The task
From the data below, repeat exactly the lines from the line with "right wrist: (465, 505)" to the line with "left hip: (643, 480)", both included.

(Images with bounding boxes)
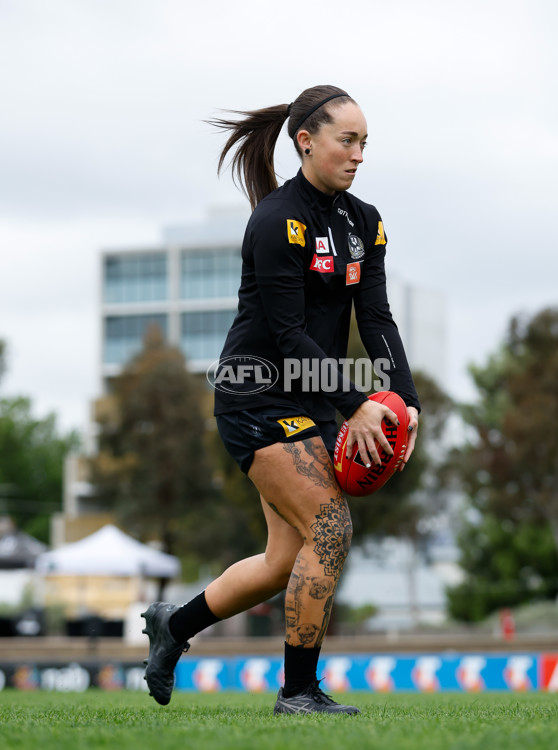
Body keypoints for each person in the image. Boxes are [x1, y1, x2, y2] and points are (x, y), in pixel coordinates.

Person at [142, 84, 420, 715]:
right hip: (254, 395)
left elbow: (375, 319)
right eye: (346, 141)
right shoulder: (274, 221)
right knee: (329, 527)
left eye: (364, 143)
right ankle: (298, 692)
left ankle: (172, 627)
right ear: (306, 142)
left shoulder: (364, 222)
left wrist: (406, 403)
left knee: (281, 561)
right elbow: (290, 335)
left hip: (311, 397)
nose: (358, 155)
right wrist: (357, 403)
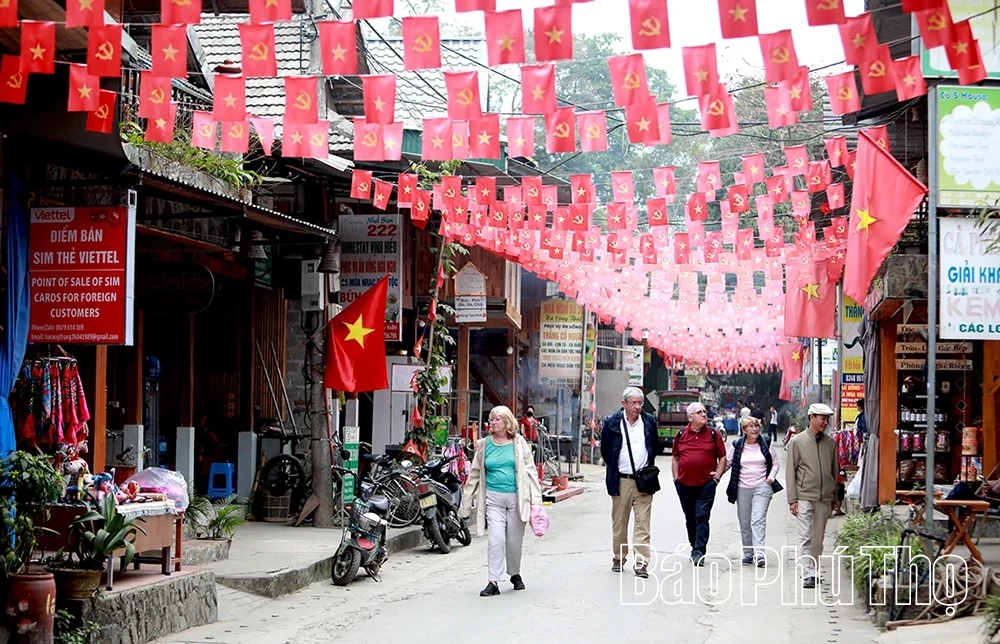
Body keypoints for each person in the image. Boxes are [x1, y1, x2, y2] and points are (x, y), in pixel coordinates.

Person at [460, 405, 543, 597]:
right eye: (491, 418)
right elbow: (474, 474)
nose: (493, 422)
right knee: (495, 539)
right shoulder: (484, 444)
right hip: (493, 498)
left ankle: (514, 573)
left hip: (516, 498)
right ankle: (493, 581)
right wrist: (465, 505)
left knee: (514, 542)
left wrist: (536, 501)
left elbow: (530, 471)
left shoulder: (519, 442)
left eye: (497, 419)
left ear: (507, 422)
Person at [600, 386, 659, 578]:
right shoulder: (612, 423)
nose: (637, 407)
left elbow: (654, 446)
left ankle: (641, 563)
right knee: (620, 522)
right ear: (623, 403)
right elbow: (606, 451)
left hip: (643, 480)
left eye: (640, 403)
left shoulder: (649, 421)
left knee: (643, 522)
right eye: (633, 403)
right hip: (621, 479)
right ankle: (619, 556)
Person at [786, 403, 838, 589]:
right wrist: (792, 499)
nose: (825, 422)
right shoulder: (797, 442)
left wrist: (835, 497)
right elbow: (790, 472)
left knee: (818, 538)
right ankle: (808, 573)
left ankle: (815, 570)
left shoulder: (831, 443)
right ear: (811, 418)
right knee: (805, 537)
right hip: (805, 496)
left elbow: (834, 470)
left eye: (827, 419)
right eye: (822, 418)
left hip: (824, 498)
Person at [672, 401, 727, 565]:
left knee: (701, 516)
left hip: (706, 484)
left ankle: (699, 551)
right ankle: (693, 544)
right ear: (690, 417)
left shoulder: (713, 434)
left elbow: (722, 456)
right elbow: (675, 457)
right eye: (699, 412)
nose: (704, 414)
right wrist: (676, 479)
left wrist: (718, 474)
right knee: (690, 518)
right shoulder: (681, 434)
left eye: (704, 411)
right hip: (684, 484)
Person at [725, 417, 779, 567]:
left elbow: (775, 463)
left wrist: (771, 478)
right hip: (742, 487)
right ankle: (748, 553)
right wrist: (717, 474)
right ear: (744, 430)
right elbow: (728, 463)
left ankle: (760, 553)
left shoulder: (766, 442)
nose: (755, 429)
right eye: (751, 426)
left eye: (756, 426)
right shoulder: (737, 445)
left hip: (762, 486)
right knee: (744, 522)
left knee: (758, 519)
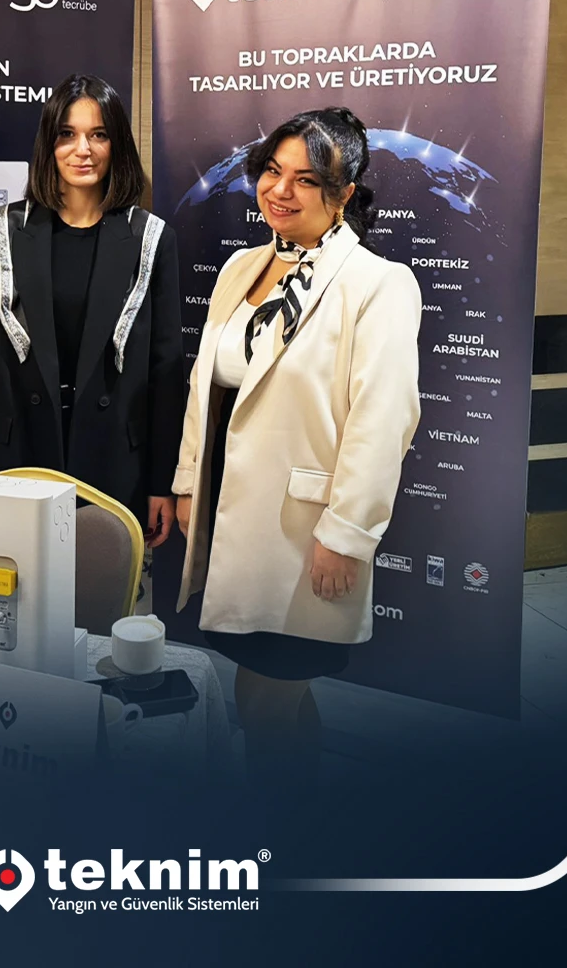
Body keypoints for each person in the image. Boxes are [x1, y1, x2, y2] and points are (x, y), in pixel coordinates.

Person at [172, 107, 421, 783]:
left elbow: (383, 421)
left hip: (301, 528)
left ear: (344, 193)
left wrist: (348, 534)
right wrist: (190, 480)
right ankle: (296, 805)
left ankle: (275, 823)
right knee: (269, 686)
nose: (281, 190)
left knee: (266, 693)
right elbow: (205, 386)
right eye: (273, 171)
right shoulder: (240, 267)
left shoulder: (378, 283)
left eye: (307, 179)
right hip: (233, 514)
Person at [0, 74, 185, 546]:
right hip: (16, 457)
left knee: (100, 586)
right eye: (67, 134)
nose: (83, 150)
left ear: (117, 144)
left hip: (114, 462)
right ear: (49, 142)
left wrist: (161, 483)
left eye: (98, 134)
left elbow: (165, 372)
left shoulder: (150, 237)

Result of this task
right wrist: (465, 505)
left knee: (514, 542)
left wrist: (536, 501)
left elbow: (530, 471)
left shoulder: (519, 442)
left eye: (497, 419)
left ear: (507, 422)
Person at [600, 386, 659, 578]:
right shoulder: (612, 423)
nose: (637, 407)
left elbow: (654, 446)
left ankle: (641, 563)
right knee: (620, 522)
right ear: (623, 403)
right elbow: (606, 451)
left hip: (643, 480)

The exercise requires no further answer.